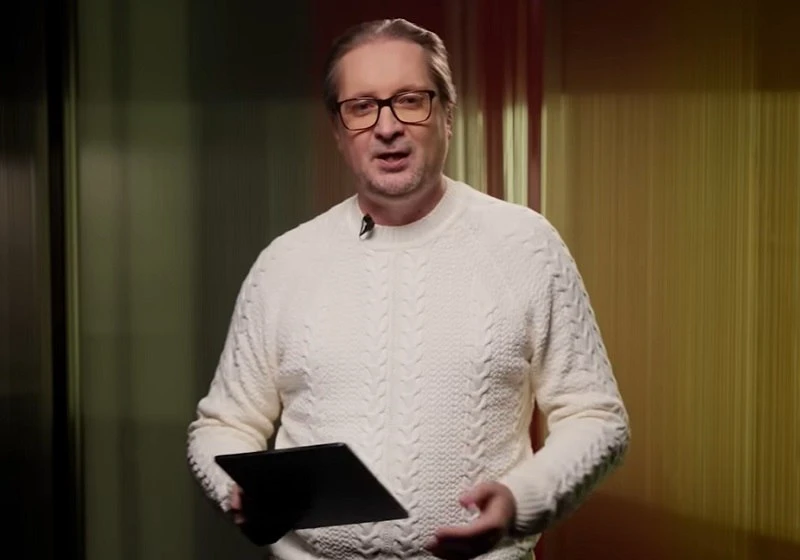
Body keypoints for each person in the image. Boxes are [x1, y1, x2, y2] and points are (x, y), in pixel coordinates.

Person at [187, 17, 630, 560]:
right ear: (338, 131)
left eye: (410, 100)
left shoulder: (526, 245)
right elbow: (223, 424)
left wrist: (522, 500)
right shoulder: (284, 263)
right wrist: (236, 491)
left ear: (448, 114)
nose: (387, 126)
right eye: (361, 107)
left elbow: (596, 418)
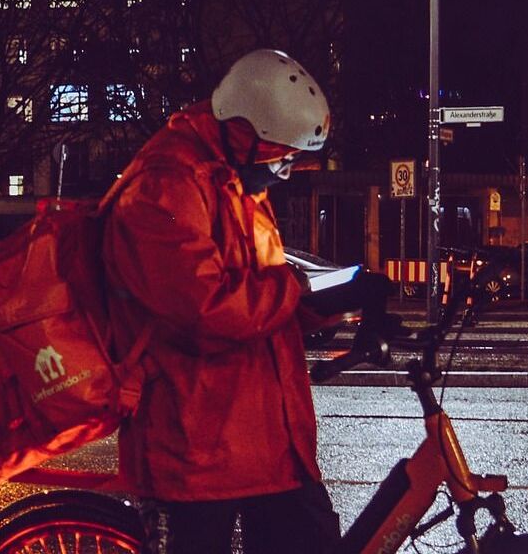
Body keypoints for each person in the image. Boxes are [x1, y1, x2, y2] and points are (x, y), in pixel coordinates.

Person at [101, 49, 374, 554]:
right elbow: (205, 311)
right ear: (245, 132)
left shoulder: (230, 179)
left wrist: (335, 298)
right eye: (280, 155)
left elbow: (261, 295)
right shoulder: (166, 185)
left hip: (264, 442)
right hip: (195, 447)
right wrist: (301, 290)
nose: (286, 171)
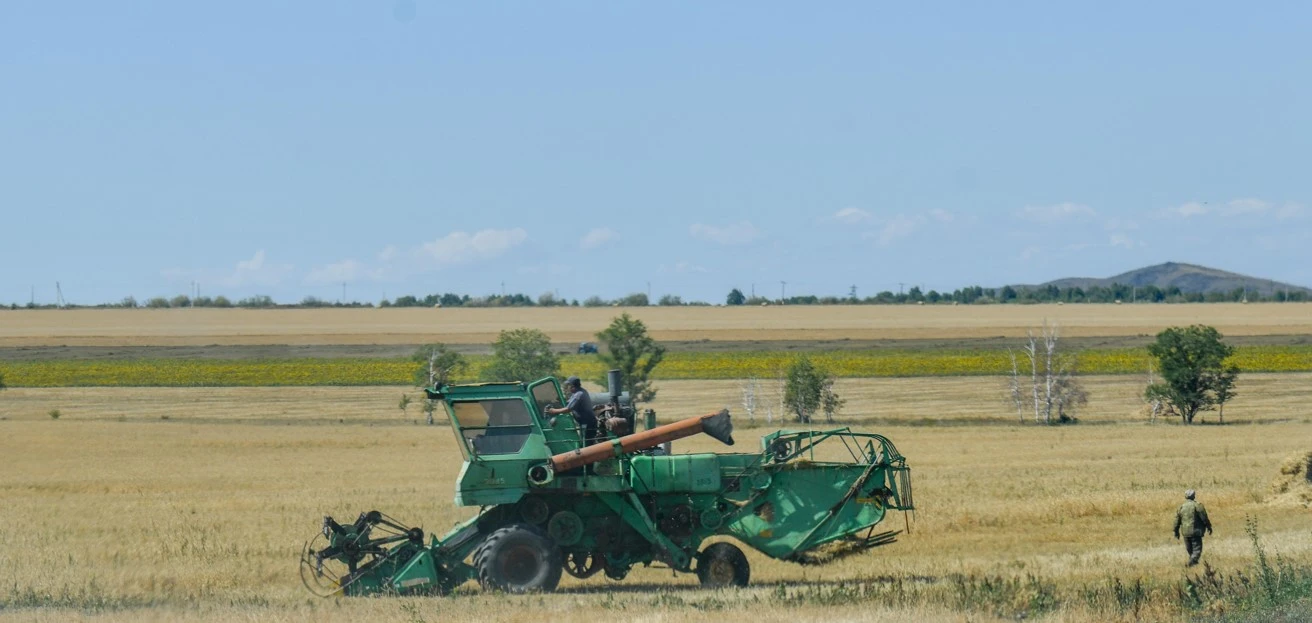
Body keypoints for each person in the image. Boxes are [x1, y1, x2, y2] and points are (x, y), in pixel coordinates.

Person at [544, 376, 598, 444]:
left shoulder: (579, 395)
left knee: (587, 443)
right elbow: (569, 402)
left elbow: (568, 409)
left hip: (587, 423)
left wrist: (553, 411)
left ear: (572, 386)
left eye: (568, 385)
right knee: (585, 441)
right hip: (585, 422)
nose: (568, 388)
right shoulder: (578, 392)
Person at [1174, 489, 1213, 566]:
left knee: (1190, 549)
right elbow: (1204, 517)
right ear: (1194, 496)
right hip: (1196, 531)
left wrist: (1176, 531)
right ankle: (1191, 563)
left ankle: (1193, 564)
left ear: (1185, 496)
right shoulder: (1197, 505)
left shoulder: (1181, 507)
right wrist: (1209, 526)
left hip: (1185, 532)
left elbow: (1176, 521)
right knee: (1197, 549)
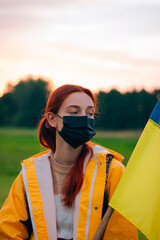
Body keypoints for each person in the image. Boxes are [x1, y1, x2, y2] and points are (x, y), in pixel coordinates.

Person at [0, 84, 138, 240]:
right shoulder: (31, 174)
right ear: (53, 119)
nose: (85, 118)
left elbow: (122, 233)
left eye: (90, 113)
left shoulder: (112, 171)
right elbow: (8, 232)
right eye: (74, 112)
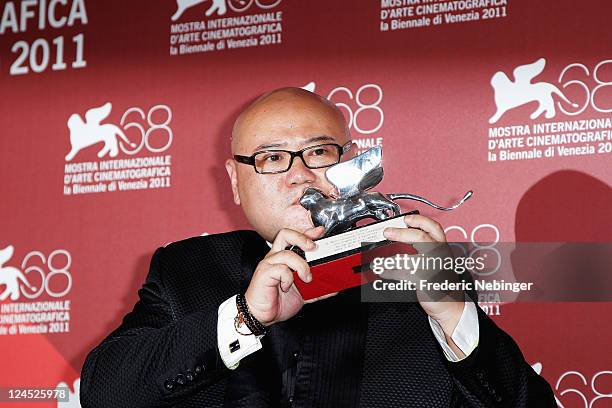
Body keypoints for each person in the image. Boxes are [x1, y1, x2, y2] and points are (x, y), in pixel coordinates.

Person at [80, 87, 556, 407]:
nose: (300, 174)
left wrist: (452, 314)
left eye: (320, 152)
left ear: (351, 163)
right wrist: (245, 316)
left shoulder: (415, 265)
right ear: (235, 181)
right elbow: (104, 391)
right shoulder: (186, 269)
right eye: (271, 158)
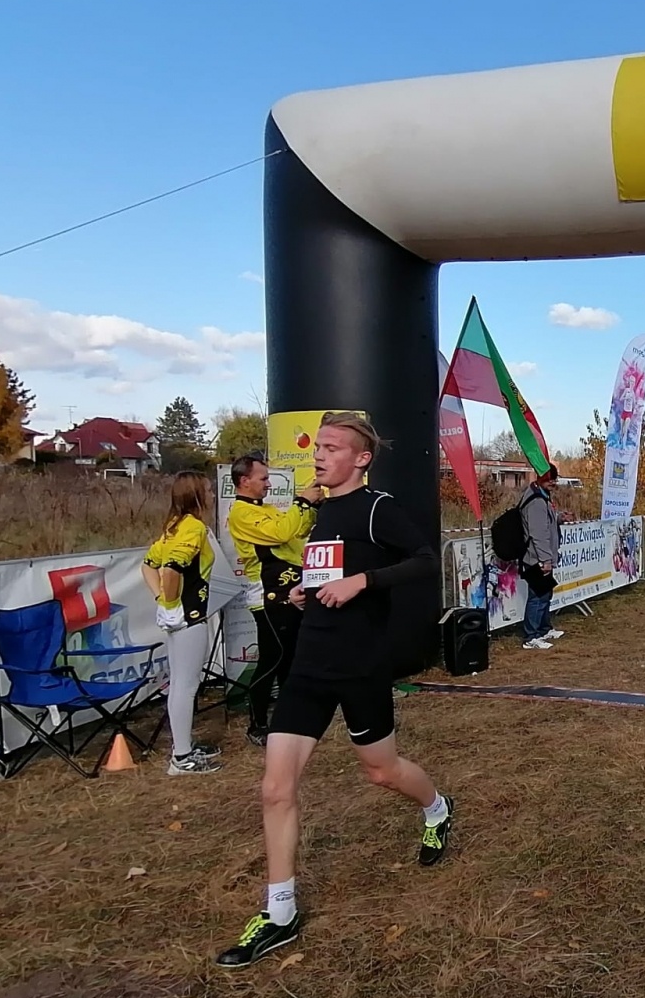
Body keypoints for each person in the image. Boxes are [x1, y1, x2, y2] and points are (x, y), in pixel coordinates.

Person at [215, 413, 449, 968]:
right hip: (309, 666)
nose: (319, 455)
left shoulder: (377, 508)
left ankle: (437, 808)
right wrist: (307, 590)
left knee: (381, 771)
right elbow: (328, 572)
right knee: (275, 789)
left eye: (332, 447)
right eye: (318, 446)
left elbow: (424, 561)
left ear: (361, 459)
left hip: (360, 666)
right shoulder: (320, 513)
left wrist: (361, 582)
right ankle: (280, 914)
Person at [227, 455, 321, 745]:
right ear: (245, 481)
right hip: (267, 596)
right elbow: (280, 532)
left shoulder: (266, 509)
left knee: (290, 659)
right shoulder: (241, 513)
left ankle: (289, 718)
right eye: (263, 478)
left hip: (291, 589)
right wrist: (301, 502)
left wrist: (311, 509)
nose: (268, 484)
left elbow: (295, 533)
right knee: (271, 660)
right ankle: (257, 725)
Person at [142, 472, 222, 776]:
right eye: (209, 491)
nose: (213, 495)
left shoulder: (172, 527)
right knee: (186, 686)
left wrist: (161, 601)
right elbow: (172, 567)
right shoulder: (194, 528)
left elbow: (148, 565)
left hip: (179, 617)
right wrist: (172, 604)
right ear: (198, 496)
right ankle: (182, 757)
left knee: (180, 684)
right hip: (190, 617)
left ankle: (183, 746)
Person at [519, 465, 563, 650]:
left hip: (541, 557)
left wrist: (559, 518)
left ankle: (544, 629)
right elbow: (538, 533)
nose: (554, 483)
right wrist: (546, 560)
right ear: (542, 478)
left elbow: (545, 523)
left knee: (545, 593)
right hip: (535, 558)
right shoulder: (536, 501)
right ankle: (531, 636)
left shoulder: (542, 496)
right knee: (537, 596)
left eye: (554, 479)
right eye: (551, 479)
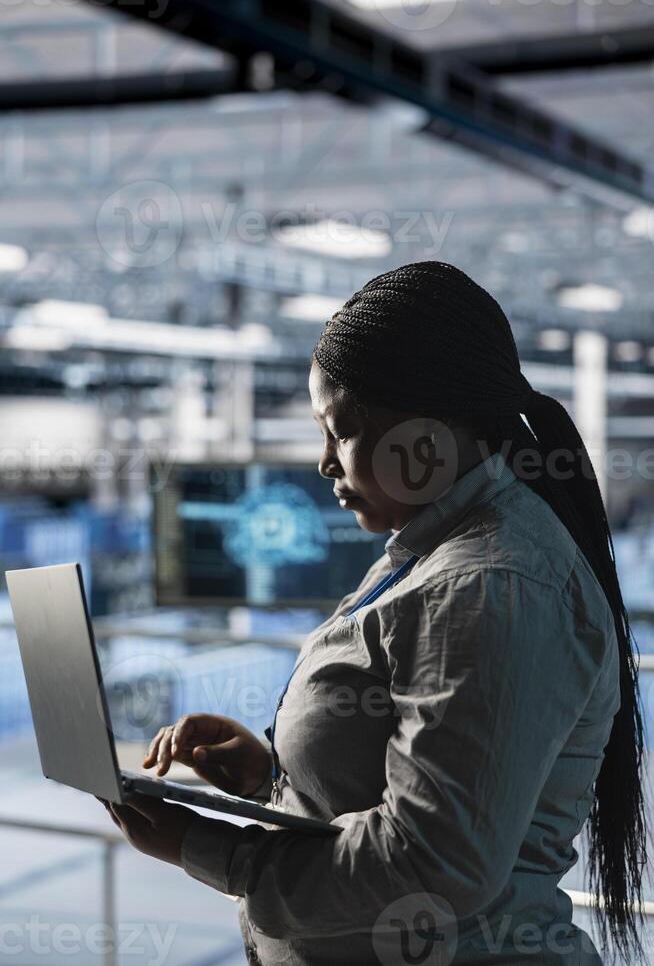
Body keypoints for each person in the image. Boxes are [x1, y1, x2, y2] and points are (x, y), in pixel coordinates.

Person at [100, 261, 649, 965]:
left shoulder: (490, 585)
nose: (326, 463)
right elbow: (409, 789)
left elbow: (432, 866)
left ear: (428, 432)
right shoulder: (432, 551)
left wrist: (207, 849)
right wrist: (271, 780)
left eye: (343, 431)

————

Task statement:
Leaving the pictures aside, give back all the records exactly as they are.

Output below:
Body keypoints for each person in the image. Boxes are [x1, y1, x2, y2] and points are (x, y), in pixel coordinates.

Person at [187, 17, 630, 560]:
right ear: (338, 131)
left eye: (410, 100)
left shoulder: (526, 245)
right elbow: (223, 424)
left wrist: (522, 500)
right shoulder: (284, 263)
right wrist: (236, 491)
left ear: (448, 114)
nose: (387, 126)
right eye: (361, 107)
left elbow: (596, 418)
Body keypoints for each person in the image. Boxes are [x1, y1, x2, y2] and points are (x, y), in pixel coordinates.

Person at [101, 49, 374, 554]:
right elbow: (205, 311)
right ear: (245, 132)
left shoulder: (230, 179)
left wrist: (335, 298)
right eye: (280, 155)
left elbow: (261, 295)
right shoulder: (166, 185)
left hip: (264, 442)
right hip: (195, 447)
right wrist: (301, 290)
nose: (286, 171)
Body keypoints for each person in the image. Boxes are [x1, y1, x2, y2] and points are (x, y), in pixel coordinates.

Person at [544, 376, 598, 444]:
left shoulder: (579, 395)
left knee: (587, 443)
right elbow: (569, 402)
left elbow: (568, 409)
left hip: (587, 423)
left wrist: (553, 411)
left ear: (572, 386)
left eye: (568, 385)
right knee: (585, 441)
right hip: (585, 422)
nose: (568, 388)
right shoulder: (578, 392)
Person at [1174, 489, 1213, 566]:
left knee: (1190, 549)
right elbow: (1204, 517)
right ear: (1194, 496)
right hip: (1196, 531)
left wrist: (1176, 531)
right ankle: (1191, 563)
left ankle: (1193, 564)
left ear: (1185, 496)
right shoulder: (1197, 505)
left shoulder: (1181, 507)
right wrist: (1209, 526)
left hip: (1185, 532)
left elbow: (1176, 521)
right knee: (1197, 549)
Body keypoints for each person in the image. Boxes are [x1, y1, x2, y2] and points are (x, y), in pixel coordinates.

Person at [0, 84, 138, 240]:
right shoulder: (31, 174)
right ear: (53, 119)
nose: (85, 118)
left elbow: (122, 233)
left eye: (90, 113)
left shoulder: (112, 171)
right elbow: (8, 232)
right eye: (74, 112)
Body keypoints for each person in the image. Boxes are [x1, y1, x2, y2] and points are (x, y), in pixel coordinates.

Person at [80, 87, 556, 407]:
nose: (300, 174)
left wrist: (452, 314)
left eye: (320, 152)
left ear: (351, 163)
right wrist: (245, 316)
left shoulder: (415, 265)
right ear: (235, 181)
right elbow: (104, 391)
right shoulder: (186, 269)
right eye: (271, 158)
Body keypoints for each person in the image. Boxes are [x1, y1, x2, y2] and points are (x, y), in pixel coordinates.

Person at [215, 413, 449, 968]:
right hip: (309, 666)
nose: (319, 455)
left shoulder: (377, 508)
left ankle: (437, 808)
right wrist: (307, 590)
left knee: (381, 771)
right elbow: (328, 572)
right knee: (275, 789)
left eye: (332, 447)
right eye: (318, 446)
left elbow: (424, 561)
left ear: (361, 459)
left hip: (360, 666)
right shoulder: (320, 513)
left wrist: (361, 582)
right ankle: (280, 914)
Person at [227, 455, 321, 745]:
right ear: (245, 481)
right hip: (267, 596)
right elbow: (280, 532)
left shoulder: (266, 509)
left knee: (290, 659)
right shoulder: (241, 513)
left ankle: (289, 718)
right eye: (263, 478)
left hip: (291, 589)
right wrist: (301, 502)
left wrist: (311, 509)
nose: (268, 484)
left elbow: (295, 533)
right knee: (271, 660)
right ankle: (257, 725)
Person at [142, 472, 222, 776]:
right eye: (209, 491)
nose: (213, 495)
left shoulder: (172, 527)
right knee: (186, 686)
left wrist: (161, 601)
right elbow: (172, 567)
right shoulder: (194, 528)
left elbow: (148, 565)
left hip: (179, 617)
right wrist: (172, 604)
right ear: (198, 496)
right ankle: (182, 757)
left knee: (180, 684)
right hip: (190, 617)
left ankle: (183, 746)
Person at [519, 465, 563, 650]:
left hip: (541, 557)
left wrist: (559, 518)
left ankle: (544, 629)
right elbow: (538, 533)
nose: (554, 483)
right wrist: (546, 560)
right ear: (542, 478)
left elbow: (545, 523)
left knee: (545, 593)
right hip: (535, 558)
right shoulder: (536, 501)
right ankle: (531, 636)
left shoulder: (542, 496)
right knee: (537, 596)
left eye: (554, 479)
right eye: (551, 479)
Body keypoints for each person in the image. Boxes are [x1, y1, x2, y2] and points are (x, y), in pixel coordinates.

Person at [100, 261, 649, 965]:
left shoulder: (490, 585)
nose: (326, 463)
right elbow: (409, 789)
left elbow: (432, 866)
left ear: (428, 432)
right shoulder: (432, 551)
left wrist: (207, 849)
right wrist: (271, 780)
left eye: (343, 431)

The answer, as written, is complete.